Although these statistics highlight the larger issue of many households’ inability to obtain small mortgages, the panelists agree that an expansion of federal policy and protections can focus on the alternative finance methods they are already using by making them safer and more feasible for minority wealth building. For lease-to-purchase agreements, Stegman recommends transparency and disclosure as a requirement to receive federal financing, including financial consequences for lenders that do not exercise their purchase option. This policy expansion would greatly serve minorities entering the lease-to-purchase industry, which Stegman says has the potential to increase homeownership for “2 million black Americans and 3.5 million Hispanic Americans that Freddie Mac estimates are in their homebuying prime and near-mortgage ready.” Sometimes federal support for alternative financing is simply better messaging. Epperson states that Freddie Mac recently clarified that borrowers can apply downpayment assistance toward a choice home loan for manufactured housing.

Policies have historically overlooked low-income and minority homebuyers, who are more likely to seek alternative financing because of barriers to accessing traditional mortgages. Despite the predatory practices and wealth-building hurdles, alternative financing options still serve as a pathway to affordable homeownership for some borrowers. Recent research highlights an opportunity for federal policy to support these financing arrangements by reducing risk to lenders and borrowers.

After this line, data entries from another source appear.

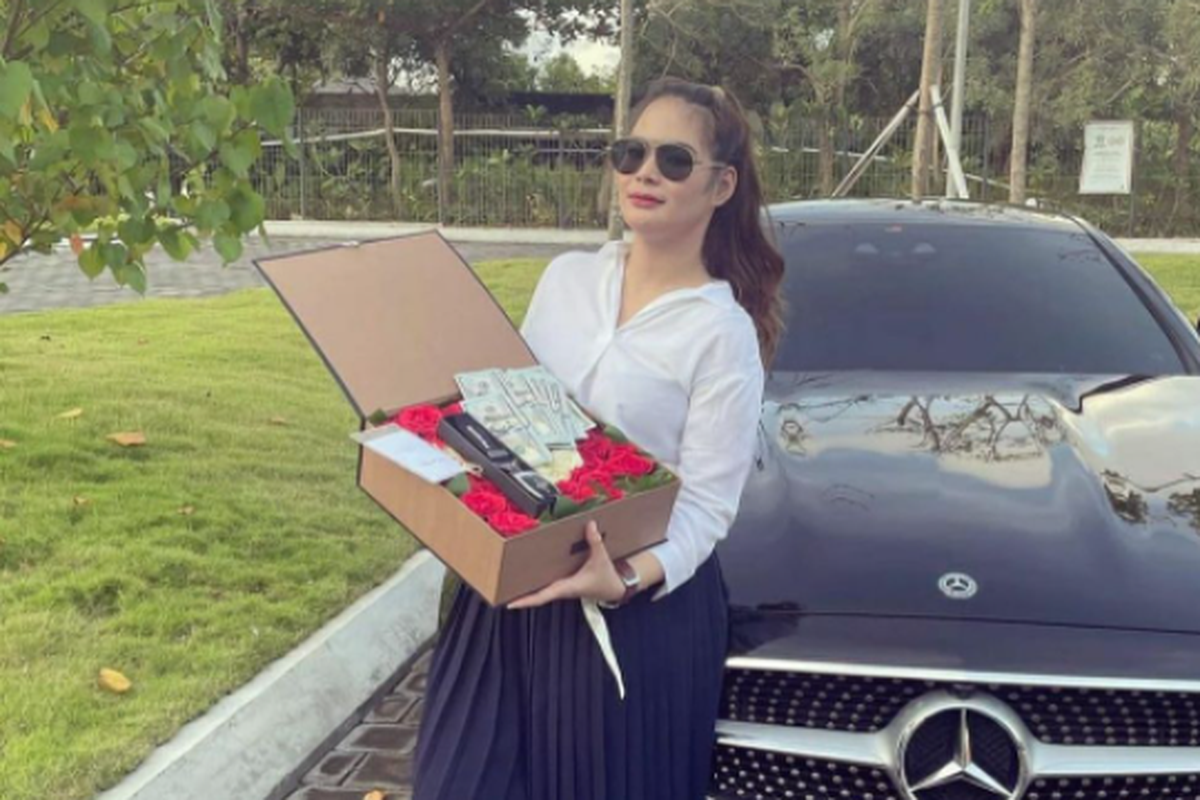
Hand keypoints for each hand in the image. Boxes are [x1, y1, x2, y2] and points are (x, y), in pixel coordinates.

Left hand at [506, 521, 625, 609]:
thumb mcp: (601, 557)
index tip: (510, 604)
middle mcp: (561, 589)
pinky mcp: (565, 583)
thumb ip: (595, 541)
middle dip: (519, 595)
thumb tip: (589, 524)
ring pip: (540, 590)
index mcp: (567, 587)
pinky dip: (537, 581)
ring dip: (527, 588)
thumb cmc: (607, 577)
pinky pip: (547, 584)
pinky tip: (529, 573)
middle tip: (501, 591)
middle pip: (536, 595)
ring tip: (509, 582)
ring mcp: (562, 587)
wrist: (615, 588)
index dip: (526, 601)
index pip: (542, 597)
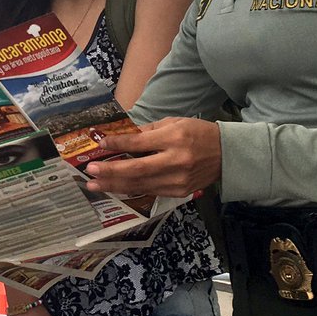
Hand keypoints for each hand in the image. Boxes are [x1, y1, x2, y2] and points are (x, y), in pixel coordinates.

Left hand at [84, 117, 220, 198]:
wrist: (226, 155)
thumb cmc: (198, 133)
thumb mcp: (174, 123)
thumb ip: (148, 132)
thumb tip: (121, 137)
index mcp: (174, 138)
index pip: (139, 143)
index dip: (118, 144)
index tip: (101, 143)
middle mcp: (176, 161)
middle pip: (137, 170)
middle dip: (110, 171)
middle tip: (90, 171)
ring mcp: (178, 180)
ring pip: (140, 185)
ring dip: (115, 185)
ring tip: (95, 184)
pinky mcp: (179, 192)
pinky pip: (150, 191)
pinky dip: (131, 189)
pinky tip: (115, 187)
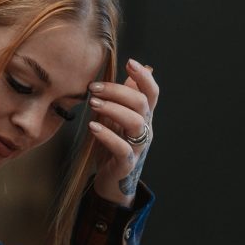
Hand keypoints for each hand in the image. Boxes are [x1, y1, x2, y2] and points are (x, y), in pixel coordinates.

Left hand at [87, 58, 158, 206]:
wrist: (112, 182)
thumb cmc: (113, 147)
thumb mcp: (117, 119)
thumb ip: (123, 99)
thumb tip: (131, 73)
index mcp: (144, 117)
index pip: (151, 92)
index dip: (144, 76)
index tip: (129, 62)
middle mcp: (145, 130)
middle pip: (141, 102)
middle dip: (117, 91)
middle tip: (93, 88)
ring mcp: (138, 147)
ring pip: (135, 122)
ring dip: (113, 109)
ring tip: (92, 104)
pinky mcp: (127, 164)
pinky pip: (122, 148)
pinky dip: (107, 135)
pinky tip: (93, 127)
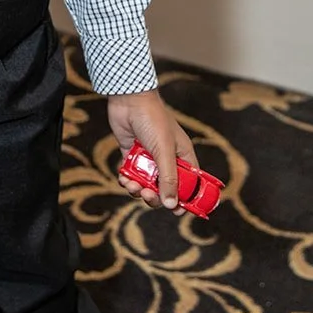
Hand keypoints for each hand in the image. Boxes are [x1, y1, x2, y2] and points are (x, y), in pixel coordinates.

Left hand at [108, 89, 196, 214]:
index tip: (176, 212)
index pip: (190, 184)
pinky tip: (123, 178)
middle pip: (165, 189)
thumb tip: (171, 204)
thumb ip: (168, 178)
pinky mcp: (132, 155)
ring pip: (146, 184)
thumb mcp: (164, 151)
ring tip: (131, 186)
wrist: (128, 100)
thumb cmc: (152, 120)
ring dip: (138, 189)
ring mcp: (149, 158)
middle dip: (155, 196)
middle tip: (147, 195)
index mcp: (183, 156)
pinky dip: (127, 180)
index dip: (185, 200)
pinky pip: (131, 175)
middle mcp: (167, 159)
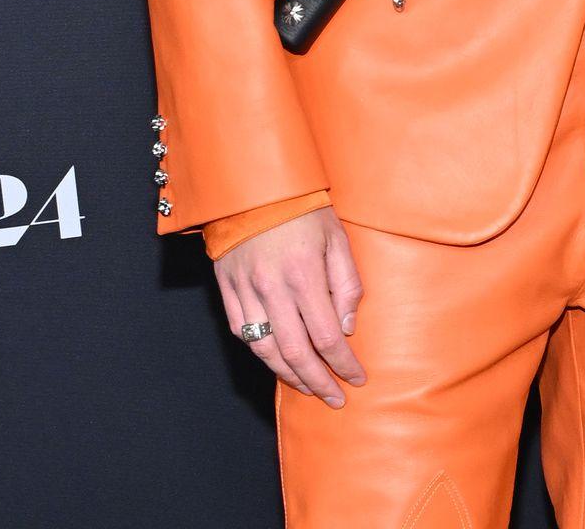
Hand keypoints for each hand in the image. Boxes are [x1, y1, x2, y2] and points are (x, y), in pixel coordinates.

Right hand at [215, 206, 365, 405]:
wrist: (254, 186)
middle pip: (295, 353)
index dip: (343, 364)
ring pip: (265, 351)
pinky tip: (278, 362)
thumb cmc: (304, 209)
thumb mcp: (337, 237)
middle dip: (318, 383)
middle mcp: (273, 289)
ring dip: (289, 376)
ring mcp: (245, 291)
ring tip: (309, 388)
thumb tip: (346, 329)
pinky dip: (261, 354)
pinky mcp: (227, 290)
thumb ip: (346, 284)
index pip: (326, 337)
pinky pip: (242, 334)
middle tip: (335, 399)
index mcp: (305, 274)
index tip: (357, 378)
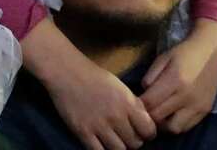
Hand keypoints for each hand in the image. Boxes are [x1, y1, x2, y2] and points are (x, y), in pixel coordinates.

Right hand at [21, 17, 156, 149]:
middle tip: (128, 136)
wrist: (67, 73)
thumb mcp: (120, 86)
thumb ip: (133, 104)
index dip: (148, 133)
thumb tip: (144, 121)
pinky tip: (102, 143)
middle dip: (134, 141)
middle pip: (135, 143)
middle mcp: (115, 116)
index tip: (143, 131)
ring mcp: (98, 126)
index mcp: (127, 103)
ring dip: (120, 147)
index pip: (148, 130)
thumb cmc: (95, 77)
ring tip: (116, 140)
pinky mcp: (83, 132)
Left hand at [140, 18, 216, 132]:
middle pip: (159, 117)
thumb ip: (150, 77)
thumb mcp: (162, 58)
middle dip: (148, 116)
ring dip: (163, 124)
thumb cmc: (184, 53)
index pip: (149, 103)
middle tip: (145, 110)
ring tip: (159, 115)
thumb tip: (142, 96)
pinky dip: (177, 125)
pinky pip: (187, 127)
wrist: (211, 51)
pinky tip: (172, 115)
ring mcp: (197, 106)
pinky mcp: (205, 111)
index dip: (139, 105)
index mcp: (175, 80)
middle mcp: (187, 96)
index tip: (135, 102)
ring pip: (173, 128)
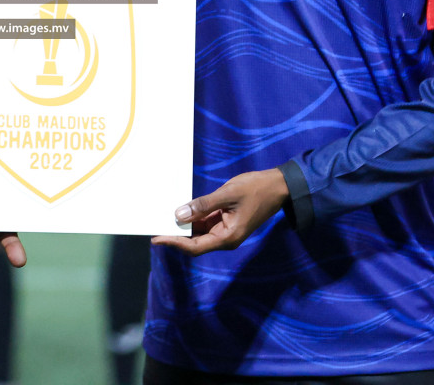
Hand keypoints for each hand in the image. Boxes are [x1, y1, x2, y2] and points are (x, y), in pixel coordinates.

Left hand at [152, 168, 288, 256]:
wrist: (277, 186)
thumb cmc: (256, 189)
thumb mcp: (227, 194)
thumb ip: (203, 205)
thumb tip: (179, 215)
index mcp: (228, 237)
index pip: (195, 246)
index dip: (174, 243)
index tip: (157, 239)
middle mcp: (226, 238)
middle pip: (195, 243)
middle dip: (175, 236)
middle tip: (155, 226)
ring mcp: (226, 230)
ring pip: (199, 233)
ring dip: (183, 227)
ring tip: (163, 219)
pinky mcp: (226, 222)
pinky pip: (205, 224)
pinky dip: (193, 219)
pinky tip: (181, 212)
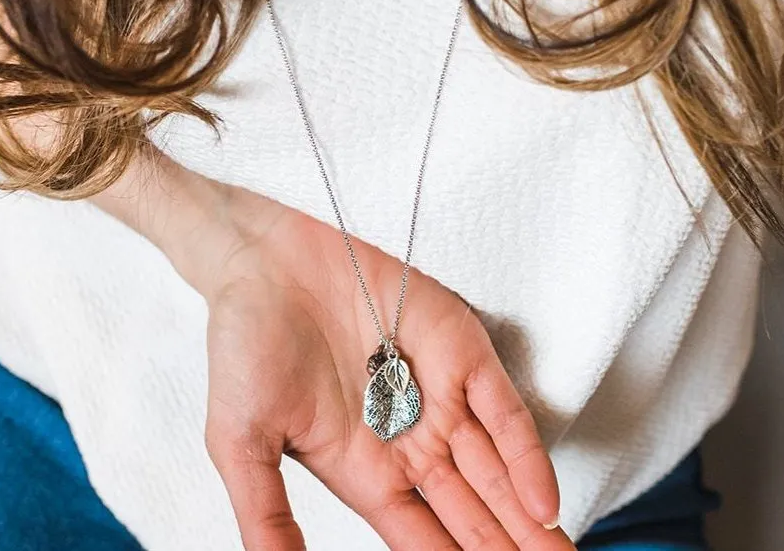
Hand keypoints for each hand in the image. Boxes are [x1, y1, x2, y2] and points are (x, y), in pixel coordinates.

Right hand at [198, 187, 574, 550]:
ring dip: (529, 520)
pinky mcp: (459, 348)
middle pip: (472, 513)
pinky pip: (502, 410)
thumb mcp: (240, 442)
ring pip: (496, 470)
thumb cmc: (244, 345)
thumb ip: (267, 515)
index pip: (425, 541)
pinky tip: (543, 504)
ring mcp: (437, 394)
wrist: (263, 259)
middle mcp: (410, 439)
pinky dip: (525, 457)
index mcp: (366, 471)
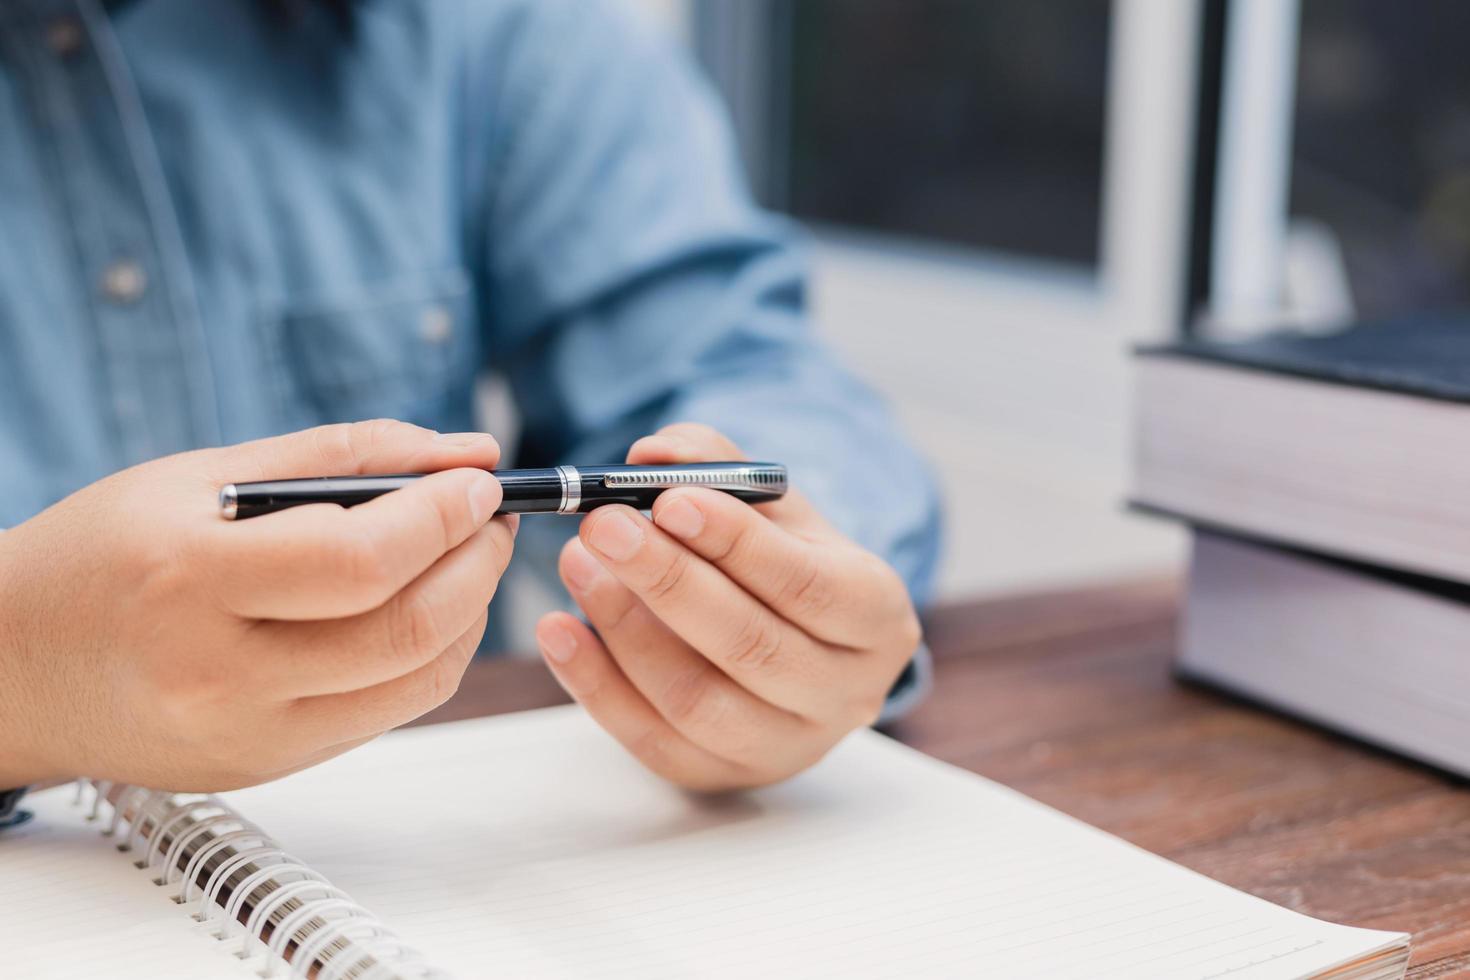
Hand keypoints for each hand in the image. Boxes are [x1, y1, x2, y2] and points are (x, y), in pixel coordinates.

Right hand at [0, 420, 515, 790]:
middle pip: (406, 630)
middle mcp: (220, 676)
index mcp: (190, 582)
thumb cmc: (102, 556)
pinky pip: (388, 711)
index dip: (444, 518)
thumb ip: (345, 456)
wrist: (15, 668)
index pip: (361, 562)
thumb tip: (466, 453)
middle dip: (477, 563)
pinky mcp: (269, 765)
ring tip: (467, 557)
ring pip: (417, 681)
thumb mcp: (202, 474)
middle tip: (491, 518)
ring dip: (470, 612)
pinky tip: (424, 607)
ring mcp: (249, 734)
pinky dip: (430, 655)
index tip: (479, 482)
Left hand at [535, 423, 921, 791]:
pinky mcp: (722, 776)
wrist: (799, 645)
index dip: (738, 544)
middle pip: (751, 646)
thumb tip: (653, 454)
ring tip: (576, 562)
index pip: (810, 585)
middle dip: (668, 580)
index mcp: (876, 617)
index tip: (669, 499)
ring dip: (624, 627)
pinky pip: (650, 738)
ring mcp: (784, 747)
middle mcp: (844, 694)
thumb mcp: (773, 506)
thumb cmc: (786, 563)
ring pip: (697, 699)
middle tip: (603, 524)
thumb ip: (717, 465)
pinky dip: (595, 685)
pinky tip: (558, 628)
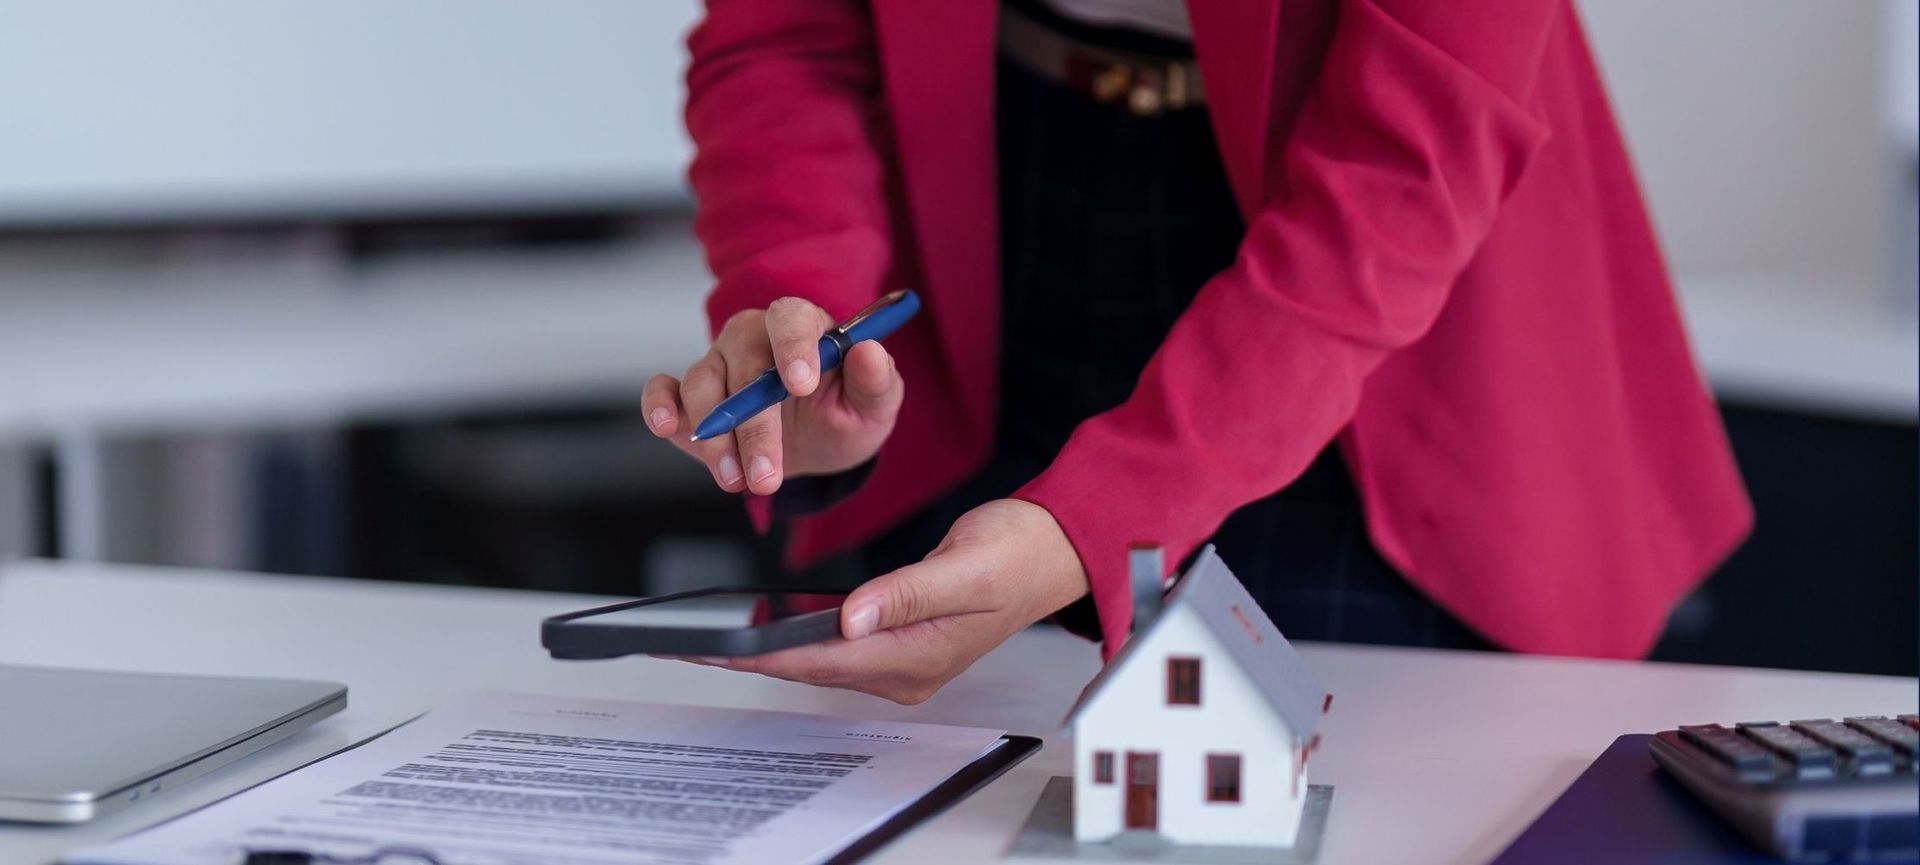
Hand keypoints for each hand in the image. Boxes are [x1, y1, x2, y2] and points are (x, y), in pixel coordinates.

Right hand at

The Federal Housing Finance Agency finalized the Duty to Serve 2022–2024 rule to better serve manufactured housing, and the GSEs released a joint request for more information to improve the chattel loan program through Title I lending. Evidence of more policy activity also includes the introduction of 70 manufactured housing bills, of which 13 passed, and the introduction of 12 alternative housing bills, of which 1 passed, according to the Pew Research Center. These policy actions are giving qualified homebuyers financial access to the affordable housing options available throughout the country.

 
 
Published Date: 4 October 2022


The contents of this article are the views of the author(s) and do not necessarily reflect the views or policies of the U.S. Department of Housing and Urban Development or the U.S. Government.